Noah whispered to the girls. He took a shallow breath and felt a buzz
of energy center in his chest. Carefully, he turned the knob on the
door and opened it. He peered into the room beyond and felt a second
of sweet relief. “All clear.”
The office was dark,
but there was some light coming in through the front windows on the
far side of the room. The room was divided into small cubicle
offices, and Noah felt a strange uneasiness crawl up his spine as he
looked around. One desk had a person’s lunch set out on top,
only one bite missing from a moldy sandwich. It was as though the
desk’s owner had simply disappeared mid-meal.
He crept through the
dark maze of desks, noticing overturned chairs, discarded cell
phones, and further evidence of a world gone very wrong. What had he
expected? The world
had
gone wrong, hadn’t it? Still, he
somehow pictured the scene inside these tall city buildings to look
like everyone had simply gone home for the weekend. Instead, it was
chaos. Struggle. Abandonment.
Crash’s voice on
speaker sliced through the silence in the office. “Uh-oh.”
“Great, what is
it now? Werewolves? Aliens? The fun just keeps on coming,”
Karmen said, throwing up her hands.
“No, Barbie,
everyone knows there’s no such thing as werewolves,”

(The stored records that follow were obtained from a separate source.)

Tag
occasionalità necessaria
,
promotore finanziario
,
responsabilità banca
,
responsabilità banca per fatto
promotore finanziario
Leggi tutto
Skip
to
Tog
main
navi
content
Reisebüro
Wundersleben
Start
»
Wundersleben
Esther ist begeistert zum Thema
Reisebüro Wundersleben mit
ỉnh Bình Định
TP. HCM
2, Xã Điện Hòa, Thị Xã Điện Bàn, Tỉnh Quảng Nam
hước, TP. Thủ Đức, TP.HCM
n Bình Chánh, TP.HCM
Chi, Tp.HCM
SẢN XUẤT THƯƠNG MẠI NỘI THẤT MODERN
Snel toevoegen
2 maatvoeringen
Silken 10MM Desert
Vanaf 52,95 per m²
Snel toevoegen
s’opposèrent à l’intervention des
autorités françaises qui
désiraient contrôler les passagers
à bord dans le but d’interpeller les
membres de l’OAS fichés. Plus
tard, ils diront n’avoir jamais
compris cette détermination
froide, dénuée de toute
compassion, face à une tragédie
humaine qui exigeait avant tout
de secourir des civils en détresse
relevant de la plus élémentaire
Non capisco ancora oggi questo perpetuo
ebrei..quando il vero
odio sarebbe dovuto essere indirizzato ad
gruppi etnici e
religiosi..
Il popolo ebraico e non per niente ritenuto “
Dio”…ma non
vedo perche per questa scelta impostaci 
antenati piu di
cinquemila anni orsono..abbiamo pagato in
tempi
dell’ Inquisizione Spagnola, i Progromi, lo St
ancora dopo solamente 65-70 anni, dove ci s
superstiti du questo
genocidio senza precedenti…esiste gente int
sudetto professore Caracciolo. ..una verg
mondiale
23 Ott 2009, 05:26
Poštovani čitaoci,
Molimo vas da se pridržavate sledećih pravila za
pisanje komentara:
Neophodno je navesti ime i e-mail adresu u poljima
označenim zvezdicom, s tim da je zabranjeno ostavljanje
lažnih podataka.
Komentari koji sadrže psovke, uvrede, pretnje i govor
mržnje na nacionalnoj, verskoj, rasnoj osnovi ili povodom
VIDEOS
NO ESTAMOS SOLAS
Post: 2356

Crash said. “Zombies. About a block away from where you are,
but moving in your general direction. I have no idea if they can
smell you from that far away, but I don’t think now is the time
to test that theory.”
Noah picked up the
pace, kicking an overturned desk chair out of the aisle. He heard a
low moan, but before his brain registered what was happening, the
zombie had attached itself to his leg. He yelled out and shook his
leg, trying to get it off him, but it wouldn’t budge.
From the shadowed
cubicles, he heard another growl, then another. His head snapped up
and he looked around to see a few zombies stand up throughout the
room, awakened by his own yells of terror.
Something had caught
their attention out on the street.
The boy was huddled in
the corner of his small apartment. It was still at least half an hour
until the darkness came, but something else had drawn them out. They
seemed to be getting hungrier lately. More desperate.